The 1DX MK2 however only appears to see a no significant improvement once we get to about ISO 3200 (1.7 EV improvement). I suppose you could argue that the 0.3EV improvement from 800 to 3200 isn't much.
With the 6D MK2 you can clearly see that using higher ISO's are very beneficial (interestingly you can also easily see where the analogue gain is used and where the digital gain is used).
I also believe the preceding chart illustrates that the only camera of the ones I picked only the Pentax conforms to Tony Northrup's ideas (I must confess I didn't watch the video I just read the summary provided). Clearly if we look at something like the 6D2 the ISO setting (at least the full stops) has a big difference and works as you would expect although increasing ISO by one stop only gives you about 0.8EV extra sensitivity.
The quote by Jrista provided by AlanF is 100% correct. I just thought I could expand a bit on what increasing the ISO in camera actually does. As mentioned the signal coming off the sensor is an analogue signal so it needs to be read by an analogue to digital converter (ADC) which quantizes the signal (converts an analogue voltage into a digital number between 0 and 2^14 for a 14-bit ADC). This process introduces noise. If we then amplify the signal after this (raise in post or digital ISO) we also increase the magnitude of the noise thus we don't get as much improvement as we expected.
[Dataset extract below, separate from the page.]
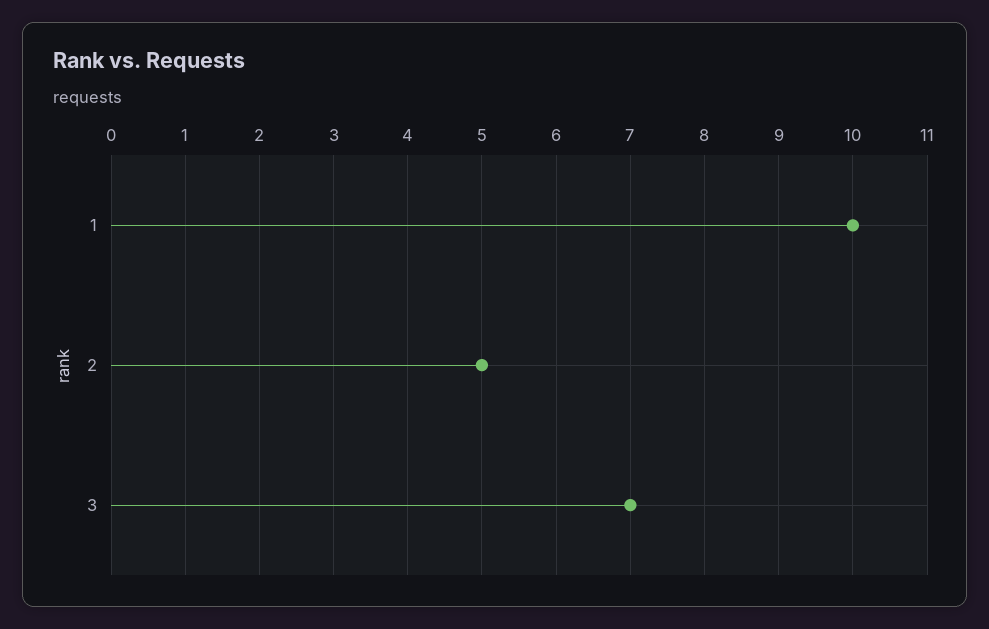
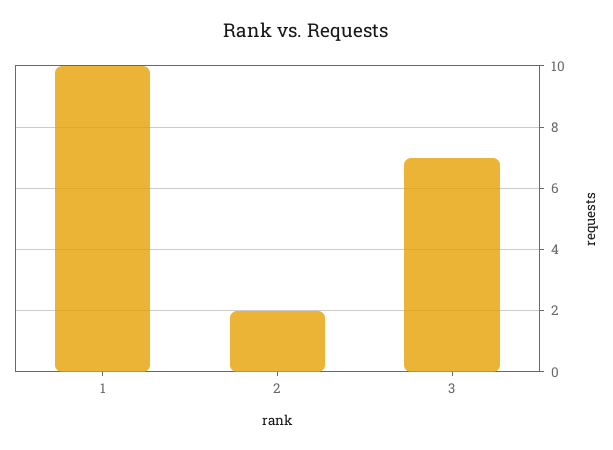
2: 5 -> 2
One way around this is to amplify the signal before the ADC reads it, this reduces the headroom but normally improves the signal to noise ratio so as long as you are not clipping highlights it should be an improvement.
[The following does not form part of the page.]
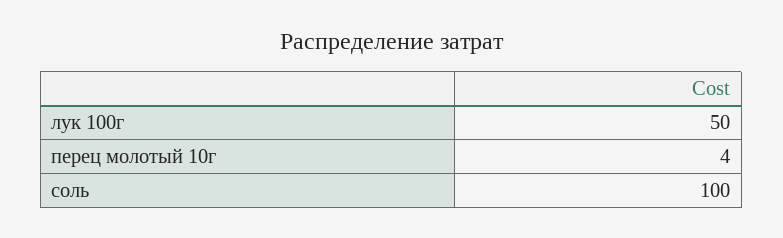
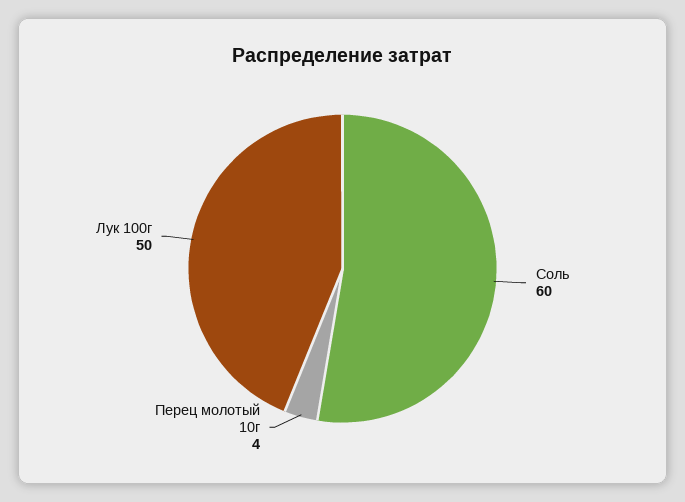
соль: 100 -> 60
If the noise introduced by the ADC is negligible and the ADC has sufficient bit depth we can theoretically do all amplification digitally without any adverse effects, this would be a perfect ISO-in-variant sensor. The introduction of the low noise on sensor ADC's has definitely reduced the need for pre-amplification or perhaps eliminated it completely with certain cameras. I suspect the Pentax K-1 either has such good ADC's that it doesn't benefit from them or it doesn't actually have them (I think the latter is more likely since that would explain why the 1DX MK2 has better dynamic range at ISO's over 800).